Maximize Retirement Contributions

  • SEP IRA: Contribute up to 25% of net self-employment income
  • Solo 401(k): Contribute up to $69,000 (2025, verify current limit)
  • Contributions reduce taxable income
  • Deadline: Tax filing deadline (including extensions)

Red Flags That Trigger Audits

Avoid these audit triggers or be prepared to document thoroughly:

High Deductions Relative to Income

Claiming significantly higher deductions than similar businesses raises flags. Be ready to substantiate.

Cash-Heavy Businesses

Cash businesses (restaurants, salons, retail) face extra scrutiny. Immaculate records are essential.

100% Business Use of Vehicle

Claiming 100% business use of a vehicle is rare and scrutinized. Be honest about personal use.

Round Numbers Everywhere

All expenses in round numbers ($500, $1,000) suggests estimation rather than actual tracking.

Consistently Reporting Losses

Hobby loss rules apply if you report losses year after year. Show profit motive and business-like operation.

Home Office for Employees

W-2 employees can no longer deduct home office (2018 tax law change). Only self-employed can claim this.

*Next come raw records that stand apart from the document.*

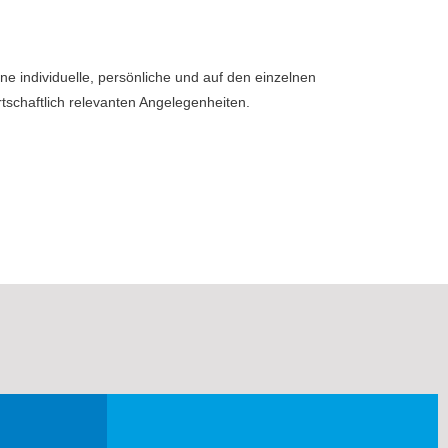
ne individuelle, persönliche und auf den einzelnen
tschaftlich relevanten Angelegenheiten.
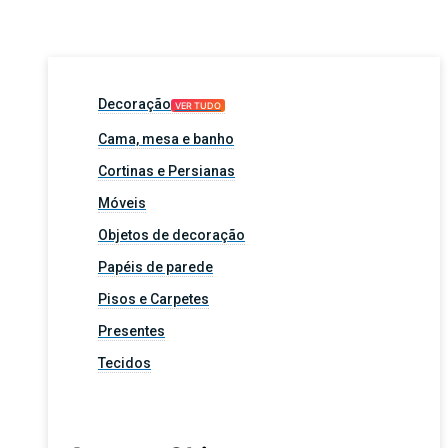
Decoração
VER TUDO
Cama, mesa e banho
Cortinas e Persianas
Móveis
Objetos de decoração
Papéis de parede
Pisos e Carpetes
Presentes
Tecidos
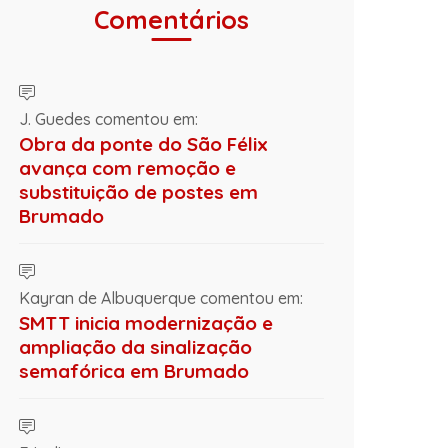
Comentários
J. Guedes comentou em:
Obra da ponte do São Félix
avança com remoção e
substituição de postes em
Brumado
Kayran de Albuquerque comentou em:
SMTT inicia modernização e
ampliação da sinalização
semafórica em Brumado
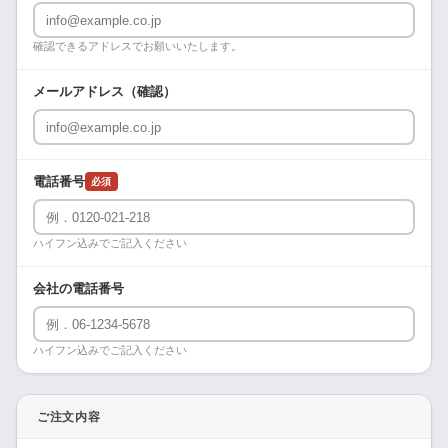
確認できるアドレスでお願いいたします。
メールアドレス（確認）
電話番号
必須
ハイフン込みでご記入ください
会社の電話番号
ハイフン込みでご記入ください
ご注文内容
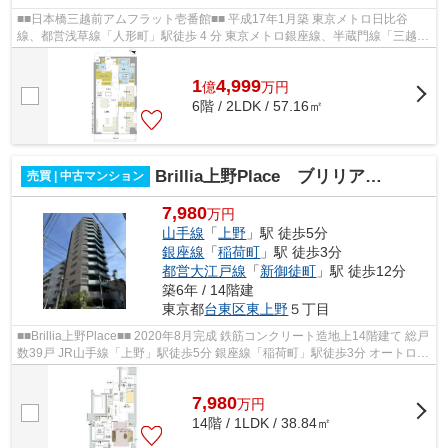
■■日本橋三越前アムフラット壱番館■■ 平成17年1月築 東京メトロ日比谷
線、都営浅草線「人形町」駅徒歩 4 分 東京メトロ銀座線、半蔵門線「三越
前」駅徒歩 6 分 東京メトロ銀座線、東...
1
4,999
億
万
円
6階 / 2LDK / 57.16㎡
Brillia上野Place ブリリア上野プレイス
売買 | 中古マンション
7,980
万円
山手線
「
上野
」駅 徒歩5分
銀座線
「
稲荷町
」駅 徒歩3分
都営大江戸線
「
新御徒町
」駅 徒歩12分
築6年 / 14階建
東京都
台東区
東上野
５丁目
■■Brillia上野Place■■ 2020年8月完成 鉄筋コンクリート造地上14階建て 総戸
数39戸 JR山手線「上野」駅徒歩5分 銀座線「稲荷町」駅徒歩3分 オートロッ
ク 宅配ボックス 内廊下設計
7,980
万
円
14階 / 1LDK / 38.84㎡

Excessive Meals and Entertainment

Claiming meals for every day raises questions. Document business purpose and attendees.

Misclassifying Employees as Contractors

IRS aggressively pursues misclassification. Understand the difference and classify correctly.

Final Checklist Before Filing

Use this final checklist before submitting your return:

  • [ ] All income sources documented
  • [ ] All 1099s and W-2s received and matched to records
  • [ ] Bank and credit card statements reconciled
  • [ ] All expenses categorized and documented
  • [ ] Receipt files organized and accessible
  • [ ] Mileage logs complete and detailed
  • [ ] Large purchases properly categorized (asset vs expense)
  • [ ] Home office square footage calculated
  • [ ] Estimated tax payments recorded
  • [ ] Prior year tax return available for reference
  • [ ] Questions for accountant documented
  • [ ] Next year's tax planning strategies discussed

The Bottom Line

Tax preparation doesn't have to be overwhelming. The key is treating it as a year-round process rather than an annual crisis. With organized records, proper documentation, and early preparation, you can:

1. Maximize legitimate deductions 2. Minimize accountant fees 3. Reduce audit risk 4. Avoid penalties and interest 5. Make strategic tax planning decisions

Start today: Set up a system to track income and expenses throughout the year. Your future self—and your bank account—will thank you every April.

Remember: The goal isn't to avoid paying taxes. It's to pay exactly what you owe—no more, no less—while staying completely compliant with tax laws. Good recordkeeping makes that possible.